**The task**
Copy each of the lines below word for word and character for character, leaving out the pictures.

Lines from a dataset
********************

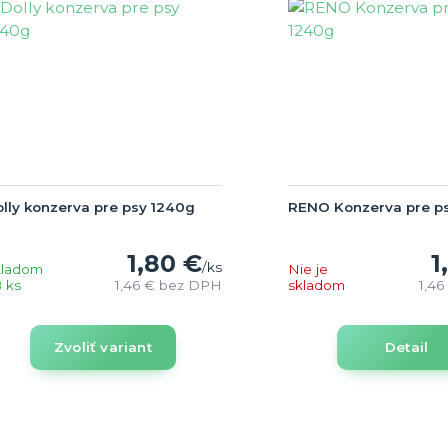
lly konzerva pre psy 1240g
RENO Konzerva pre p
1,80 €
1
/
ks
kladom
Nie je
 ks
1,46 €
bez DPH
skladom
1,46
Zvoliť variant
Detail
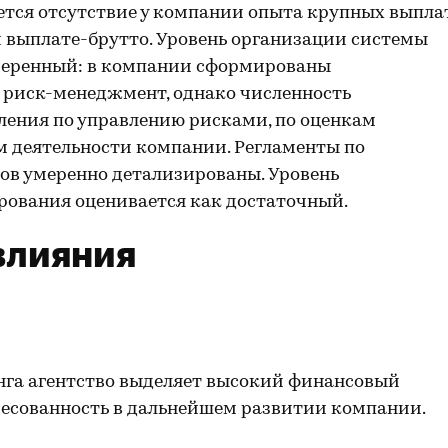
ется отсутствие у компании опыта крупных выпла
выплате-брутто. Уровень организации системы
меренный: в компании сформированы
 риск-менеджмент, однако численность
ления по управлению рисками, по оценкам
ам деятельности компании. Регламенты по
в умеренно детализированы. Уровень
рования оценивается как достаточный.
влияния
нга агентство выделяет высокий финансовый
ресованность в дальнейшем развитии компании.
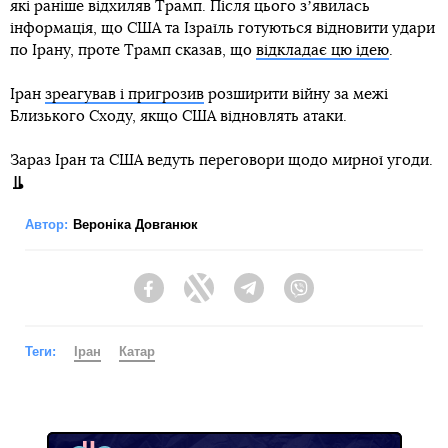
які раніше відхиляв Трамп. Після цього зʼявилась
інформація, що США та Ізраїль готуються відновити удари
по Ірану, проте Трамп сказав, що
відкладає цю ідею
.
Іран
зреагував і пригрозив
розширити війну за межі
Близького Сходу, якщо США відновлять атаки.
Зараз Іран та США ведуть переговори щодо мирної угоди.
Автор:
Вероніка Довганюк
Facebook
Twitter
Telegram
Viber
Теги:
Іран
Катар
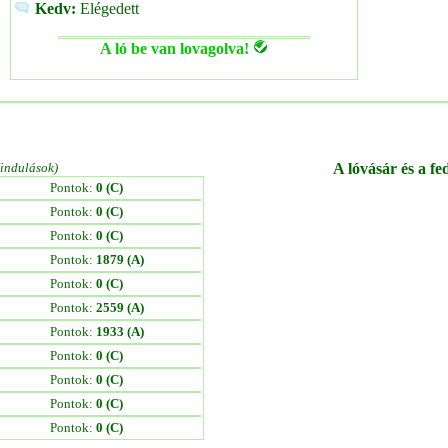
Kedv:
Elégedett
A ló be van lovagolva!
/indulások)
A lóvásár és a fe
Pontok:
0 (C)
Pontok:
0 (C)
Pontok:
0 (C)
Pontok:
1879 (A)
Pontok:
0 (C)
Pontok:
2559 (A)
Pontok:
1933 (A)
Pontok:
0 (C)
Pontok:
0 (C)
Pontok:
0 (C)
Pontok:
0 (C)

********************

**Your solution**
lly konzerva pre psy 1240g
RENO Konzerva pre p
1,80 €
1
/
ks
kladom
Nie je
 ks
1,46 €
bez DPH
skladom
1,46
Zvoliť variant
Detail
ется отсутствие у компании опыта крупных выпла
выплате-брутто. Уровень организации системы
меренный: в компании сформированы
 риск-менеджмент, однако численность
ления по управлению рисками, по оценкам
ам деятельности компании. Регламенты по
в умеренно детализированы. Уровень
рования оценивается как достаточный.
влияния
нга агентство выделяет высокий финансовый
ресованность в дальнейшем развитии компании.
які раніше відхиляв Трамп. Після цього зʼявилась
інформація, що США та Ізраїль готуються відновити удари
по Ірану, проте Трамп сказав, що
відкладає цю ідею
.
Іран
зреагував і пригрозив
розширити війну за межі
Близького Сходу, якщо США відновлять атаки.
Зараз Іран та США ведуть переговори щодо мирної угоди.
Автор:
Вероніка Довганюк
Facebook
Twitter
Telegram
Viber
Теги:
Іран
Катар
Kedv:
Elégedett
A ló be van lovagolva!
/indulások)
A lóvásár és a fe
Pontok:
0 (C)
Pontok:
0 (C)
Pontok:
0 (C)
Pontok:
1879 (A)
Pontok:
0 (C)
Pontok:
2559 (A)
Pontok:
1933 (A)
Pontok:
0 (C)
Pontok:
0 (C)
Pontok:
0 (C)
Pontok:
0 (C)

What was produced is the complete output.